Die Bevölkerungszahlen - und mit ihnen die Gemeindegliederzahlen -  begannen zu schrumpfen. Hinzu kamen zunehmend auch Kirchenaustritte.

Seit Mitte der 90-er Jahre war schließlich die zahlenmäßige Grundlage für die vorhandenen zwei Pfarrstellen nicht mehr vorhanden - sowohl was die Gemeindeglieder als auch was die Finanzierung anging. Es mussten Lösungen gefunden werden. Da Pfarrer nicht so einfach aus dem Amt zu entfernen sind, mussten andere Möglichkeiten gesucht werden. So entstand ein Kirchbaufonds, in dem Spenden für den Erhalt der Lutherkirche gesammelt werden und später auch ein Rettungsfonds für die Gemeindearbeit. Beides half, aber reichte zur Haushaltsentlastung nicht aus. 

Da Buschhausen mit seinen Problemen nicht alleine dastand, wurde 2003 unter Federführung von Superintendent Hofmann (Alstaden) und Pfarrer Andreas Odlozinski (Buschhausen) eine kreiskirchliche „Arbeitsgruppe Gemeindekooperationen“ eingerichtet, die Möglichkeiten von Zusammenarbeit und Zusammenschluss unter den Gemeinden auslotete. Ziel war die Erzielung finanzieller Einsparungen bei gleichzeitiger Erschließung von Synergien, um jene abzufedern.

Im Verlauf des Prozesses wurde deutlich, dass die Buschhausener Gemeinde im Zusammengehen mit der Liricher Paulus-Kirchengemeinde und der Alstadener Gemeinde die nötigen Einsparungen und Synergien erzielen konnte.

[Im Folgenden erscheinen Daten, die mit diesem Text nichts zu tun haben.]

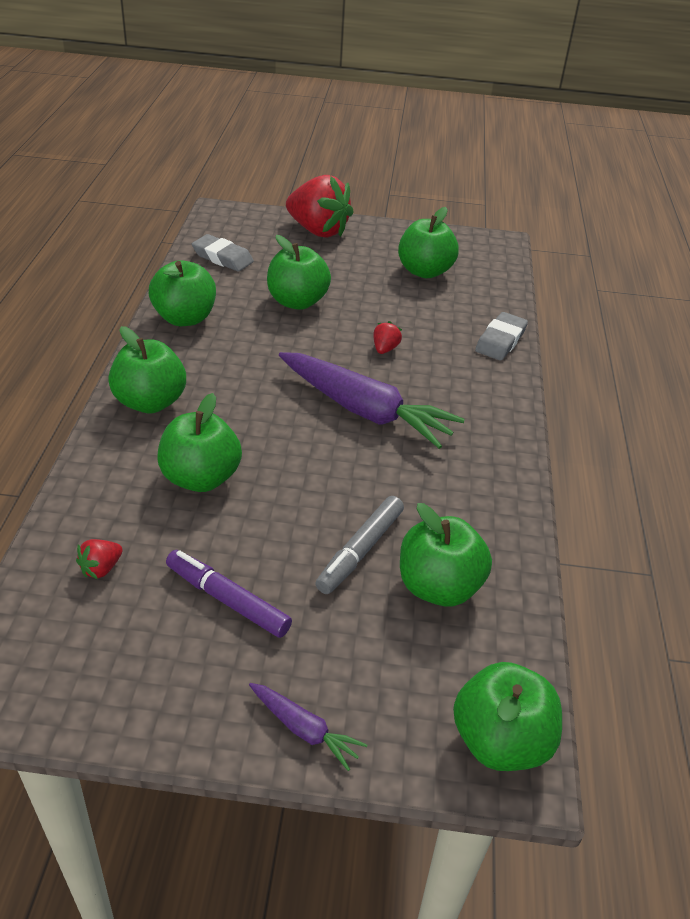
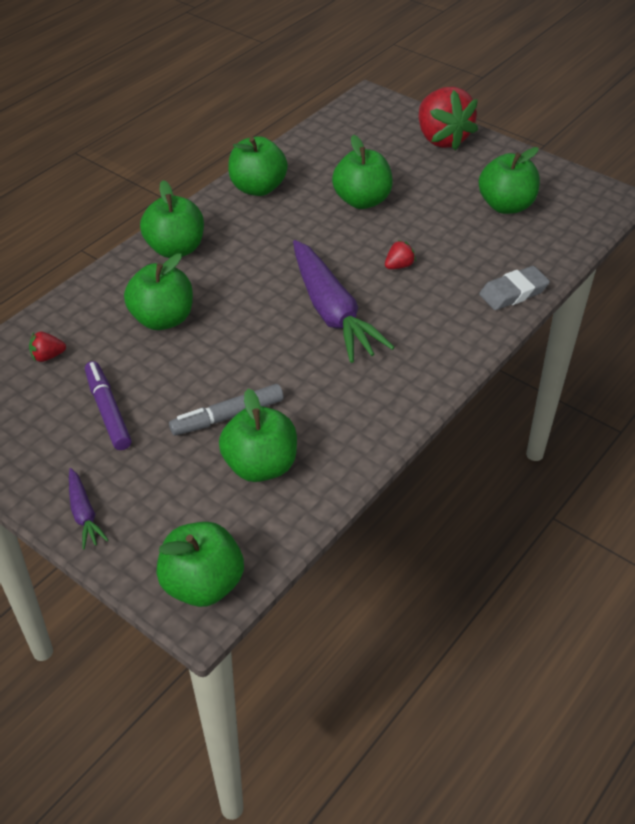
camera: 35 degrees right, 5 degrees up
(222, 258) = (334, 142): grey eraser -> none

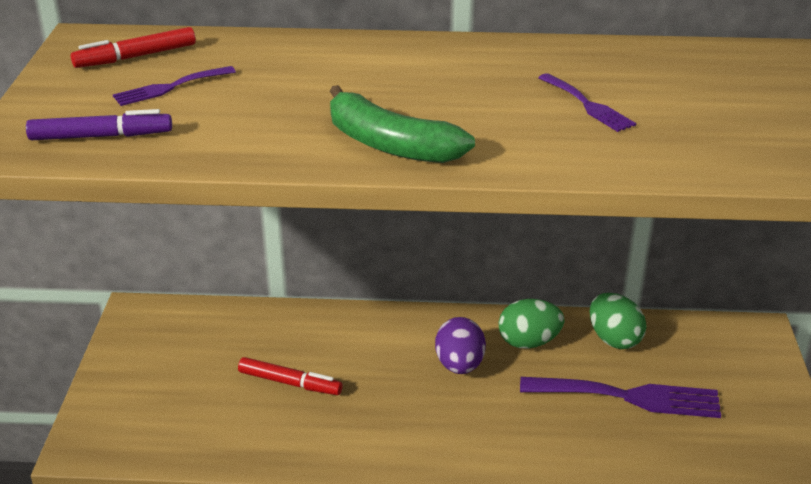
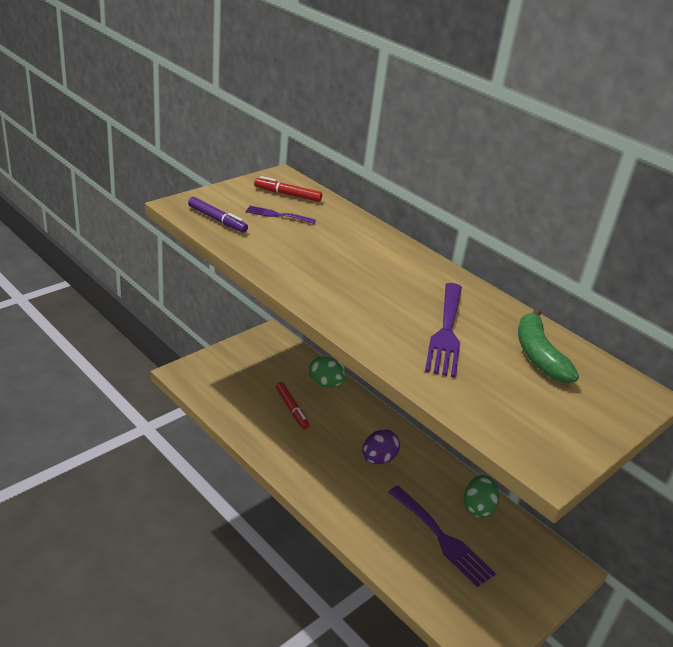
camera: 40 degrees right, 0 degrees up
(390, 145) = (319, 292): green banana -> green banana (538, 355)
(528, 342) = (429, 475): green egg -> green egg (325, 383)
(588, 105) = (446, 333): purple fork -> purple fork, size x1.86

Bereits bestehende Kooperationen - wie etwa beim gemeinsamen Chor der Pauls- und Lutherkirche und die zahlreichen positiven persönlichen Kontakte erleichterten das Zusammenfinden und -gehen, das mit dem Zusammenschluss am 1. Juli 2007 zur Evangelischen Emmaus-Kirchengemeinde besiegelt wurde.

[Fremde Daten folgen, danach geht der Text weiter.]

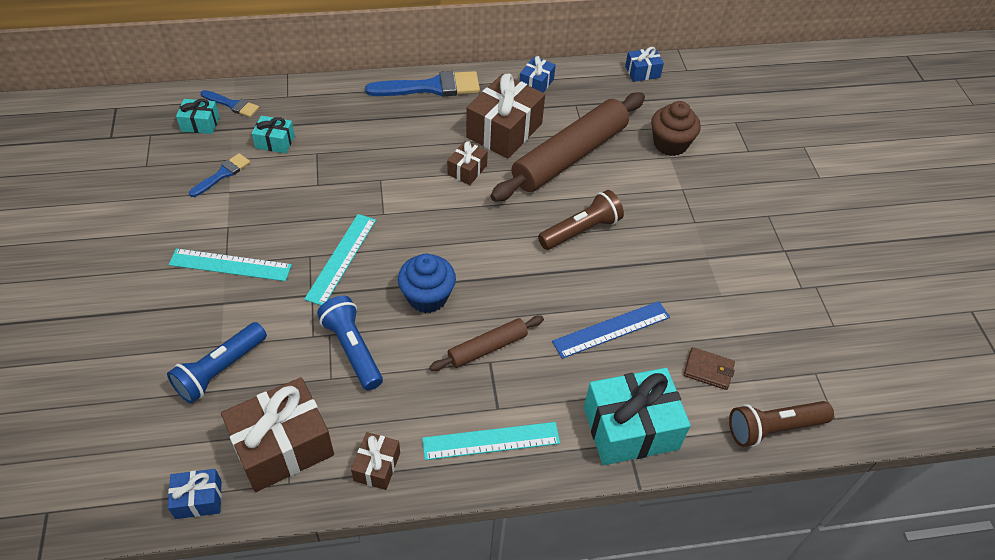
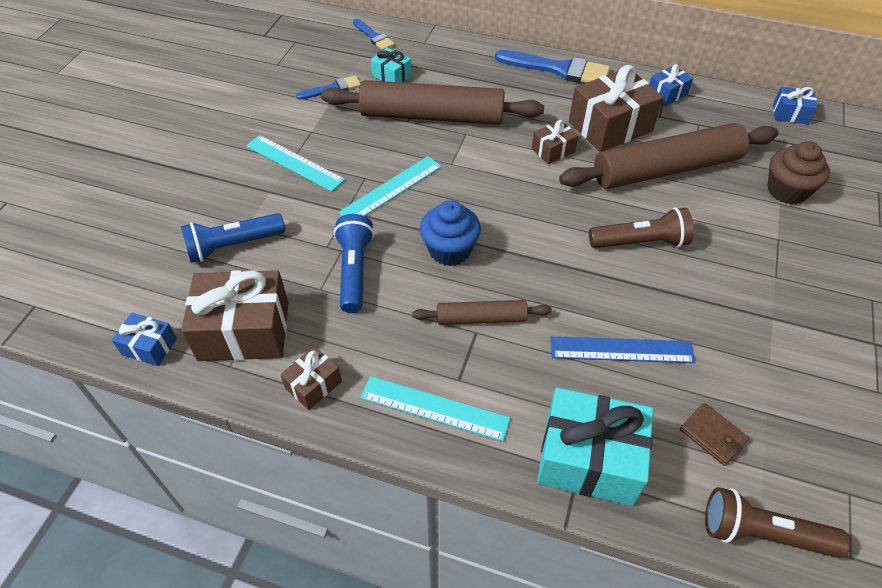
camera: 30 degrees right, 0 degrees up
(200, 124) = (339, 44): turquoise gift -> none
(339, 172) = (432, 116): none -> brown rolling pin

Die für Buschhausen besonders belastende Pfarrstellensituation konnte in der Folgen durch den Wechsel von Pfarrer Jürgen Drescher auf eine in Alstaden freigewordene Pfarrstelle gelöst werden. Weitere Einsparungen erbrachten der Verzicht auf Wiederbesetzung einer Jugendleiterstelle und der Verwaltungszusammenschluss mit dem Kirchenkreis und weiteren Gemeinden.